A Randomized 3-Way Cross Over Study to Assess the Relative Bioavailability, Safety and Tolerability of 4.5% TBS-1 when Administered to Male Subjects with Seasonal Allergic Rhinitis
This study assessed the relative bioavailability, safety and tolerability of 4.5% TBS-1 when administered to patients with symptomatic untreated and treated (oxymetazoline) seasonal allergic rhinitis as well as asymptomatic subjects using an environmental challenge chamber (ECC) model.
The purpose of this study was to determine effect of allergic rhinitis and the treatment of allergic rhinitis, oxymetazoline, on the absorption of TBS-1. This was achieved by determining the testosterone pharmacokinetic profile following administration of 11 mg TBS-1 (4.5%) three times a day in subjects that suffer from seasonal allergic rhinitis, while in the symptomatic, symptomatic but treated (with Oxymetazoline) and asymptomatic states. The secondary objective of the study was to determine the local and systemic safety and tolerability, following three administrations of TBS-1 in subjects with seasonal allergic rhinitis and while taking oxymetazoline.

Dataset content:
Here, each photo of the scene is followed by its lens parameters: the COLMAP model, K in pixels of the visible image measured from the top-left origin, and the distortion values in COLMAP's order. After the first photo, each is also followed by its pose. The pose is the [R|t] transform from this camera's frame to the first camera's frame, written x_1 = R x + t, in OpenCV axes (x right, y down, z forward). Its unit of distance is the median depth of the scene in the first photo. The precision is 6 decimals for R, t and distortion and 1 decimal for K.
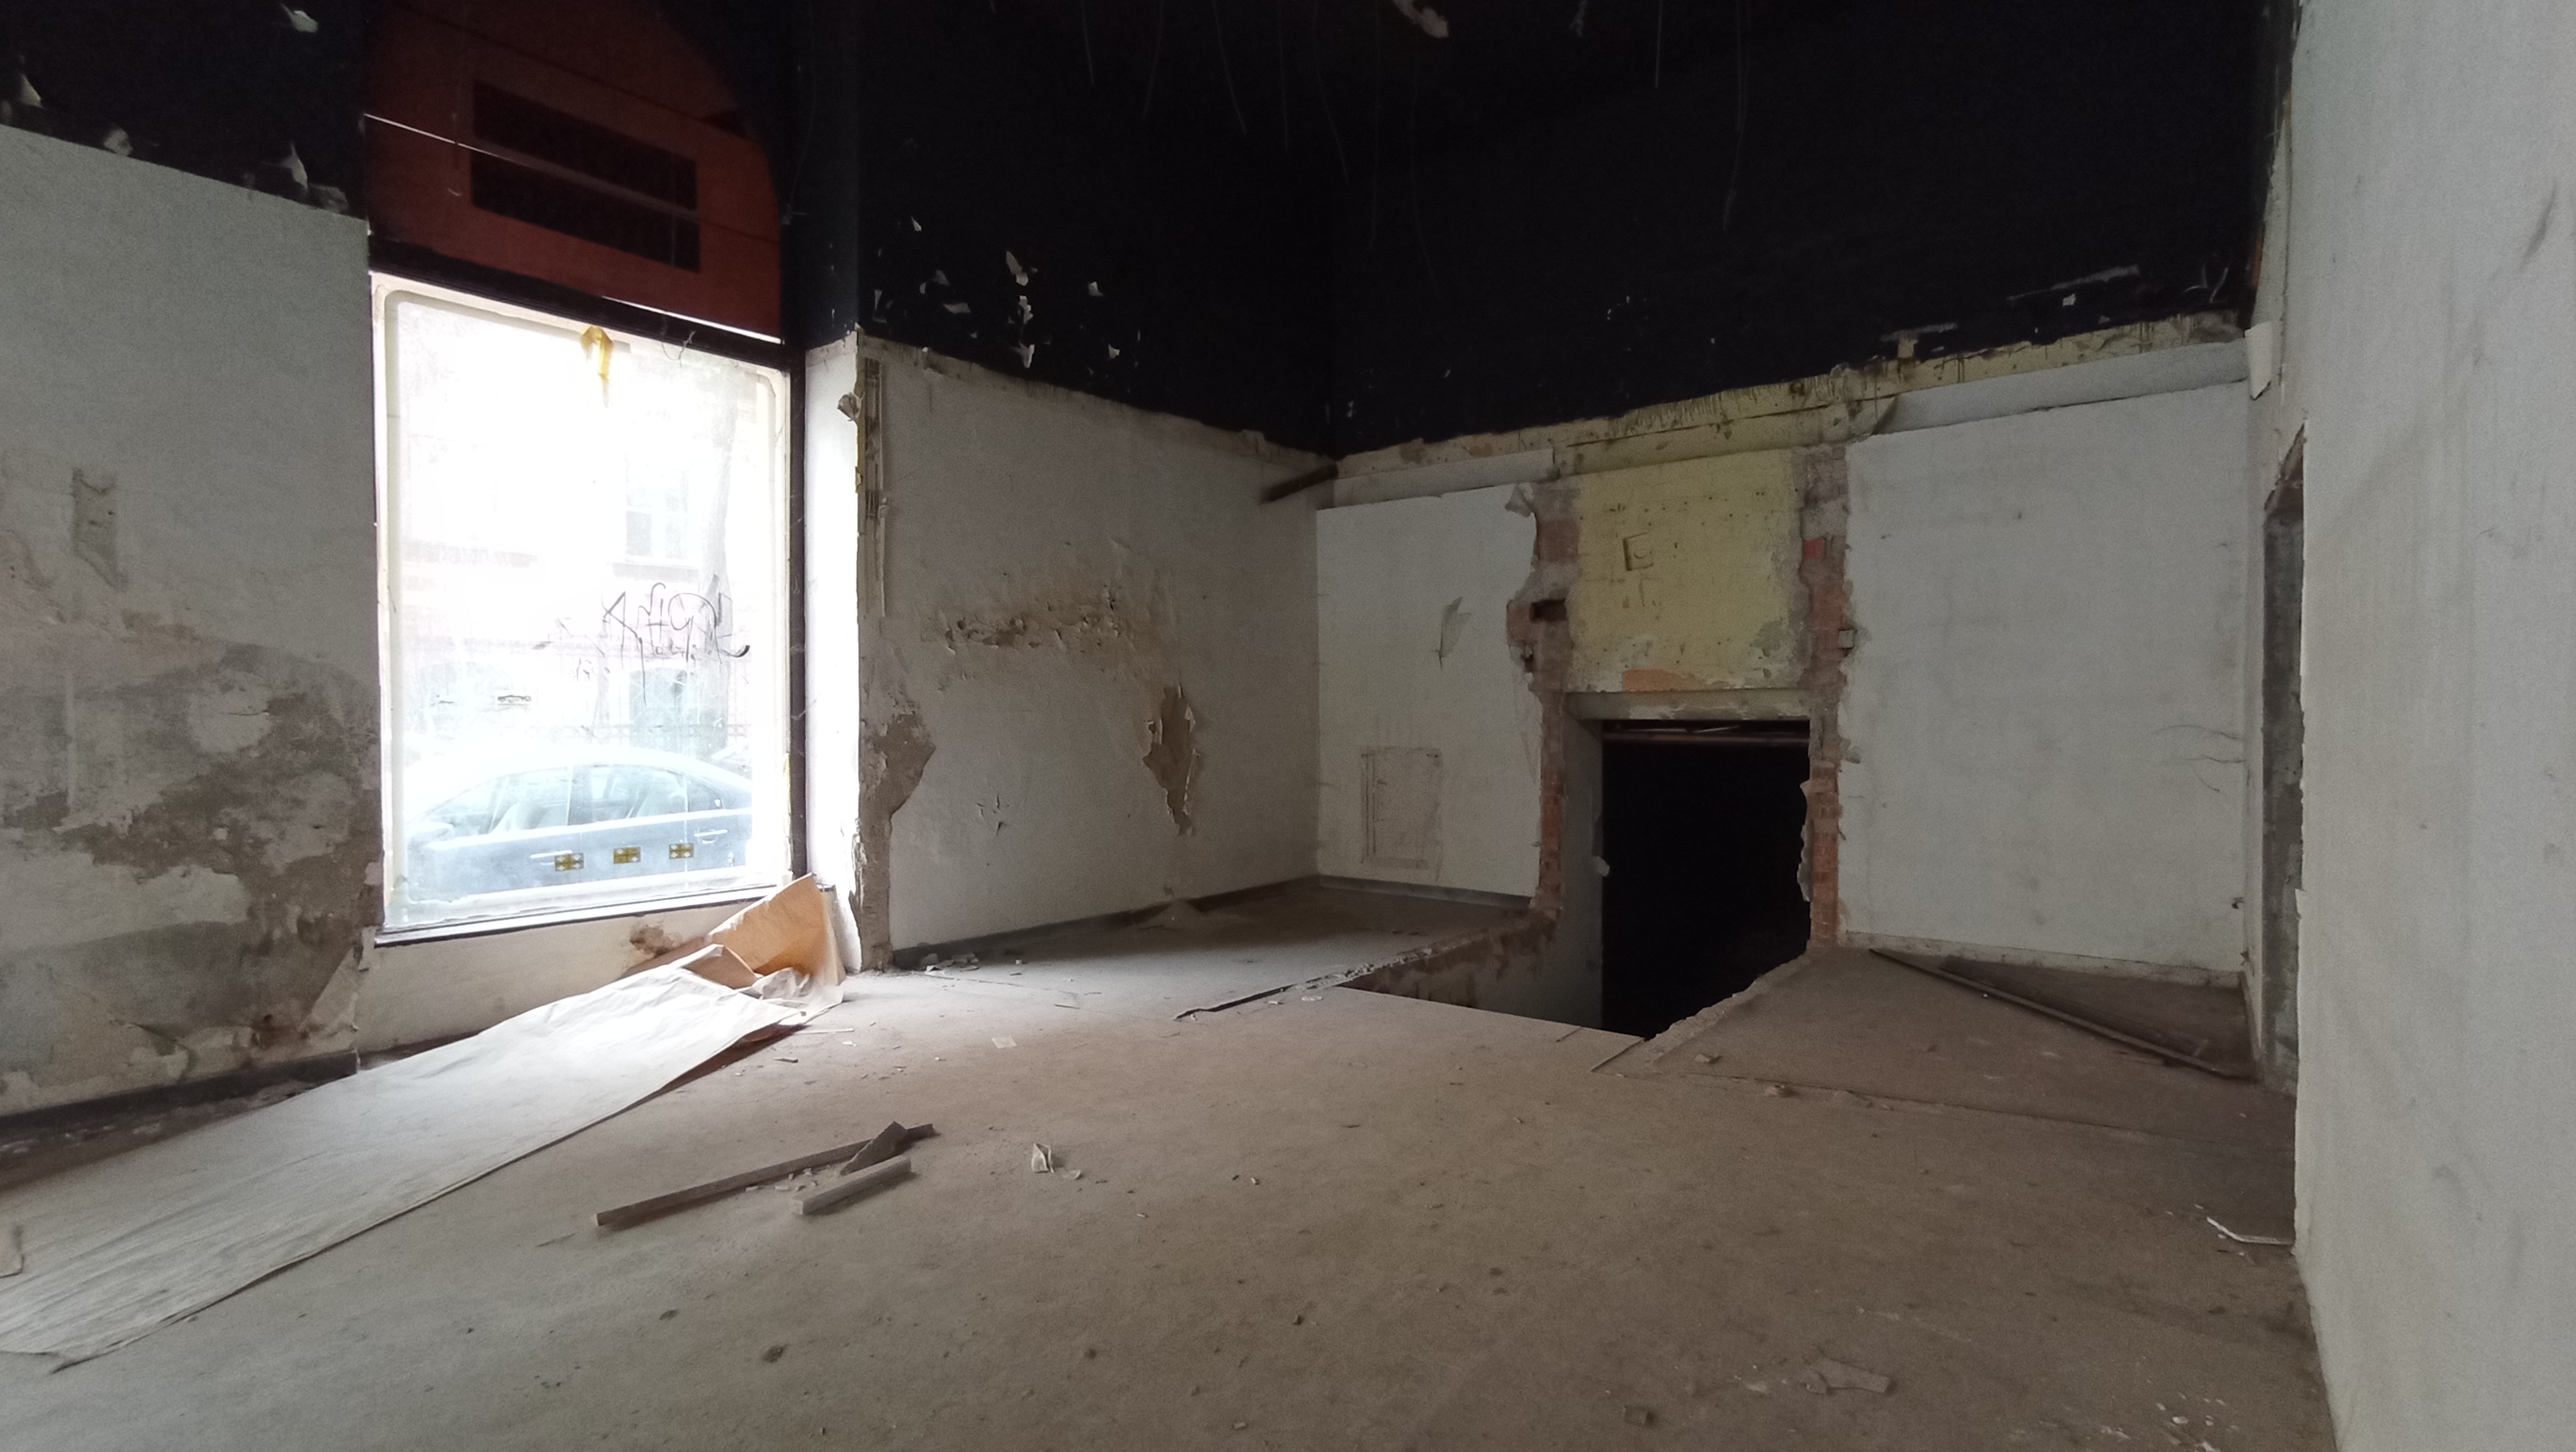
lens RADIAL K [[1190.1, 0, 1300.4], [0, 1190.1, 722.1], [0, 0, 1]] dist [0.007506, 0.005323]
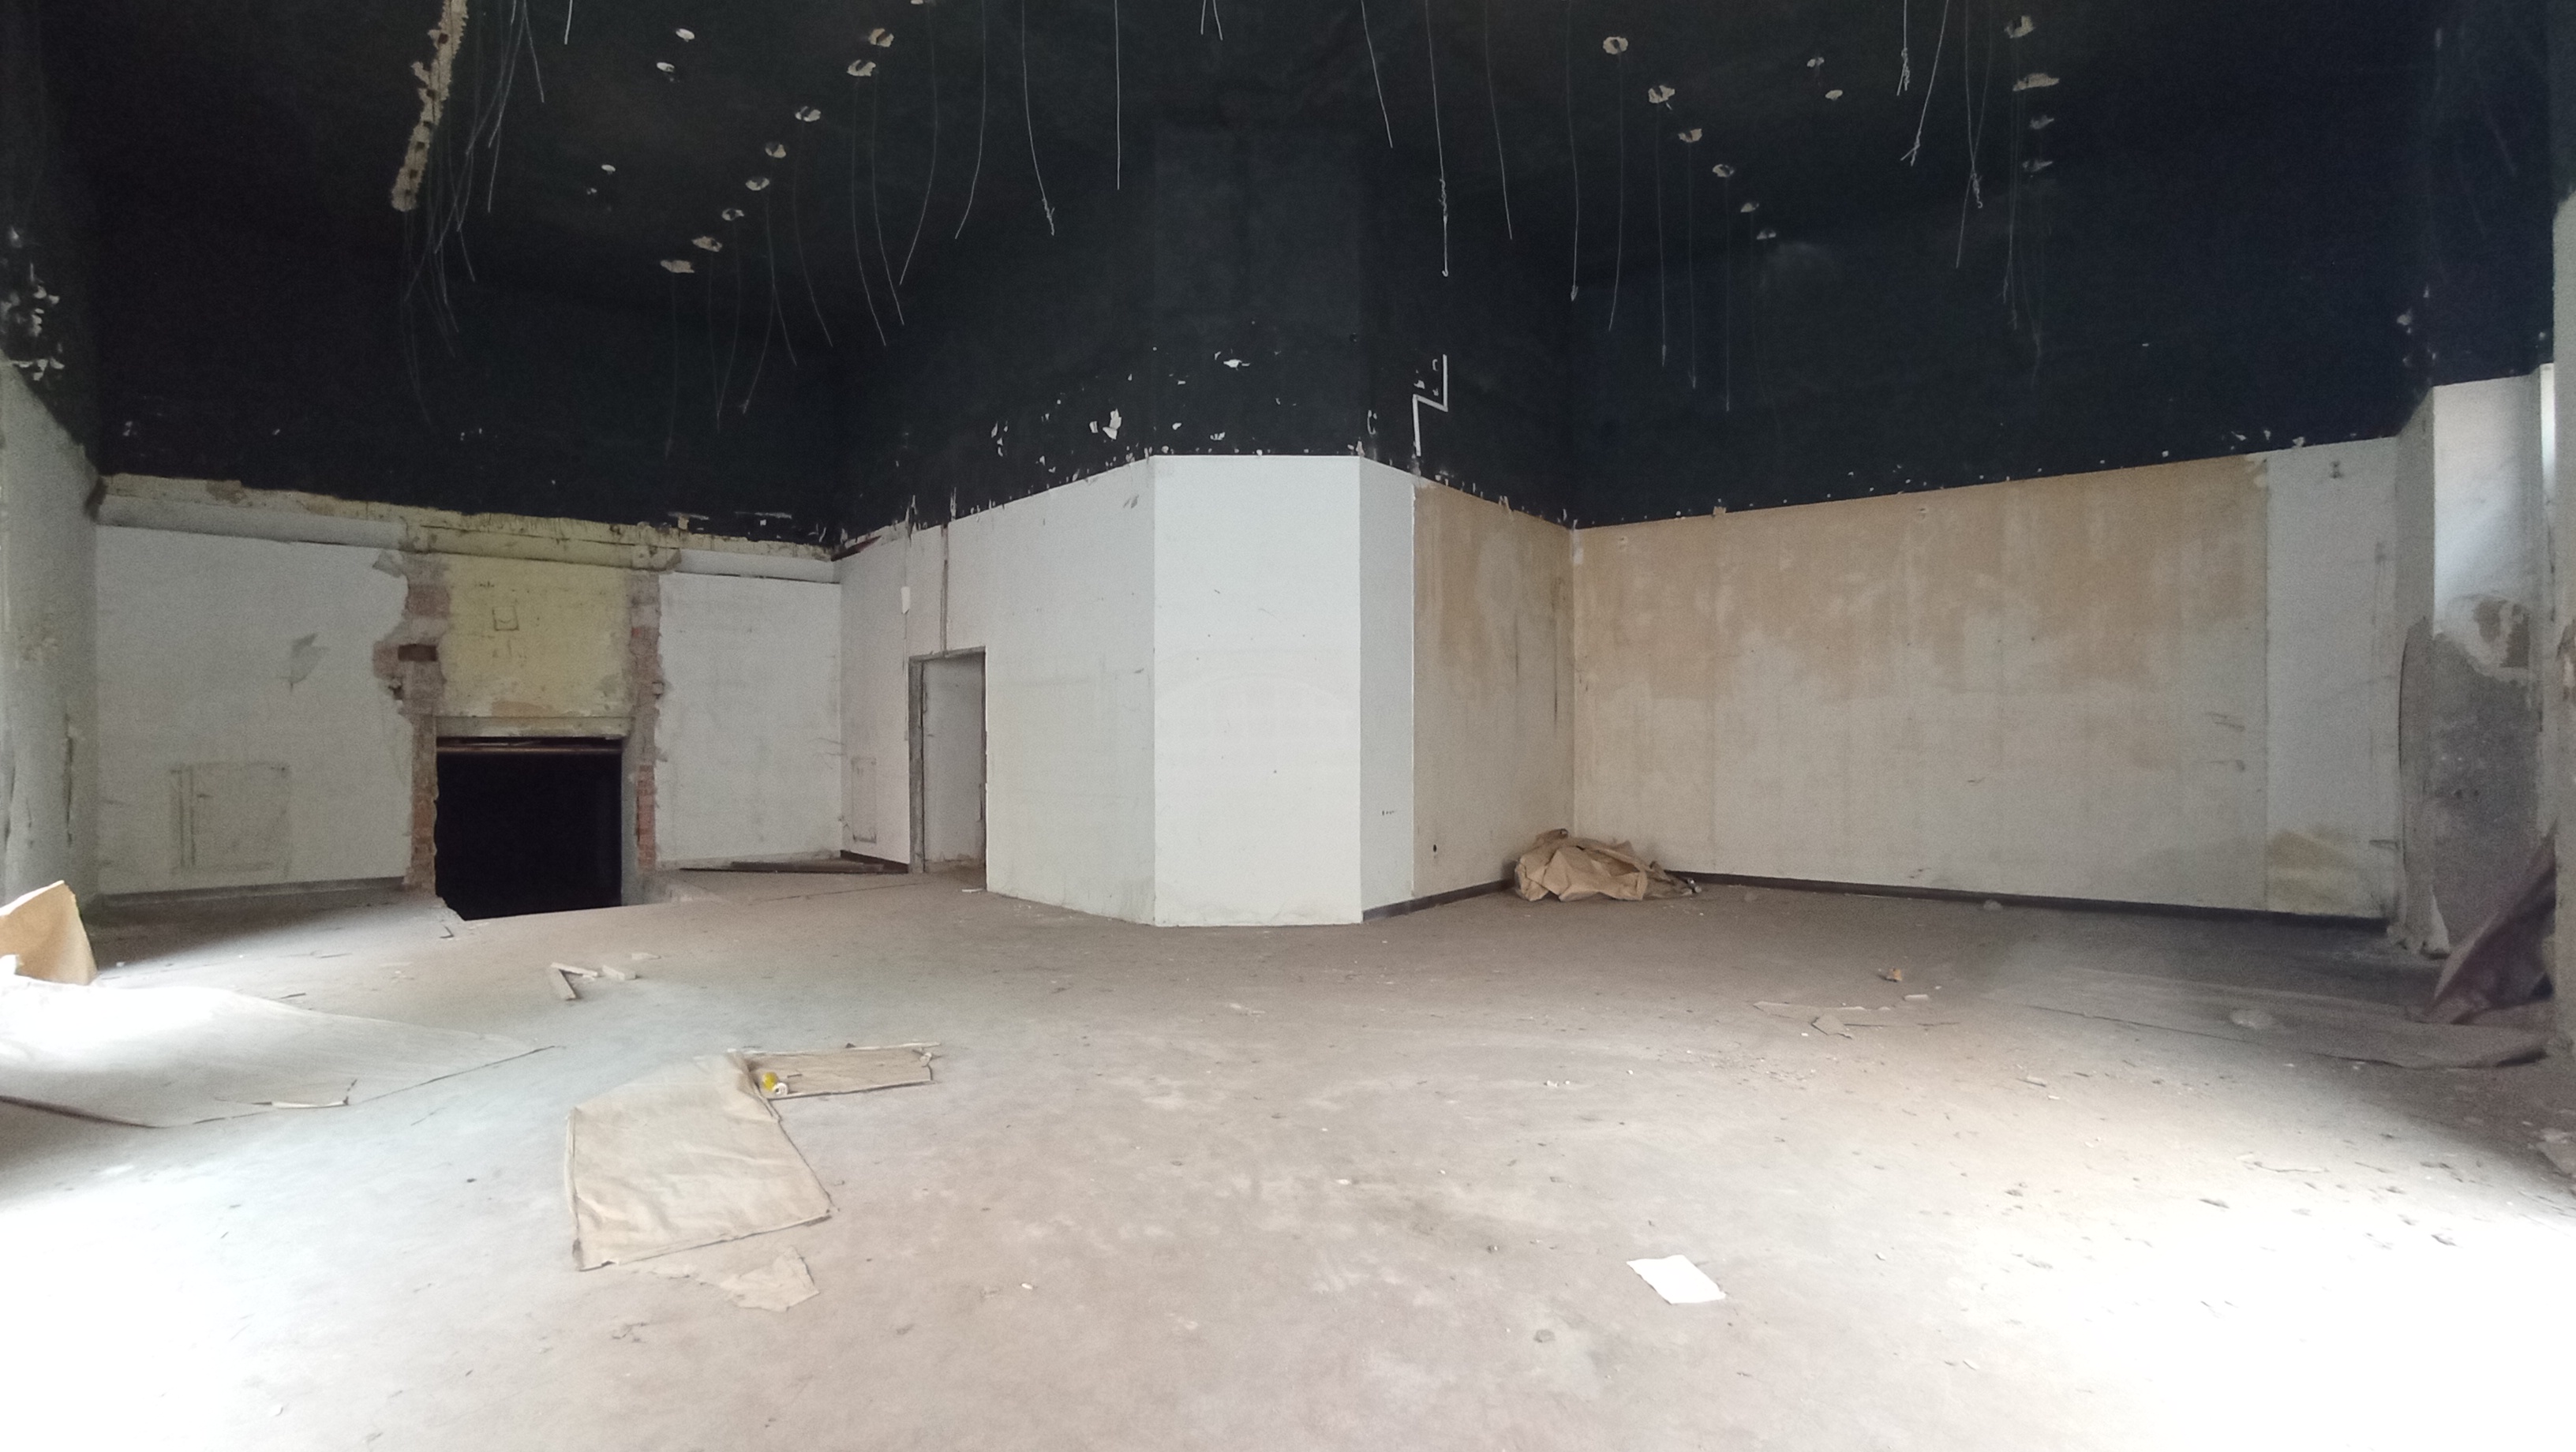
lens RADIAL K [[1190.1, 0, 1287.4], [0, 1190.1, 729.8], [0, 0, 1]] dist [0.007506, 0.005323]
pose [[0.220594, 0.002840, 0.975362, -0.798938], [0.003032, 0.999989, -0.003598, -0.002178], [-0.975361, 0.003751, 0.220583, -0.195915]]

Task instructions: Starting at the words "The purpose of" and stopping after "while taking oxymetazoline.", write out that part of the study summary with "TBS-1" swapped for "the study drug" throughout. The material comes from a separate source.

Written response:
The purpose of this study was to determine effect of allergic rhinitis and the treatment of allergic rhinitis, oxymetazoline, on the absorption of the study drug. This was achieved by determining the testosterone pharmacokinetic profile following administration of 11 mg the study drug (4.5%) three times a day in subjects that suffer from seasonal allergic rhinitis, while in the symptomatic, symptomatic but treated (with Oxymetazoline) and asymptomatic states. The secondary objective of the study was to determine the local and systemic safety and tolerability, following three administrations of the study drug in subjects with seasonal allergic rhinitis and while taking oxymetazoline.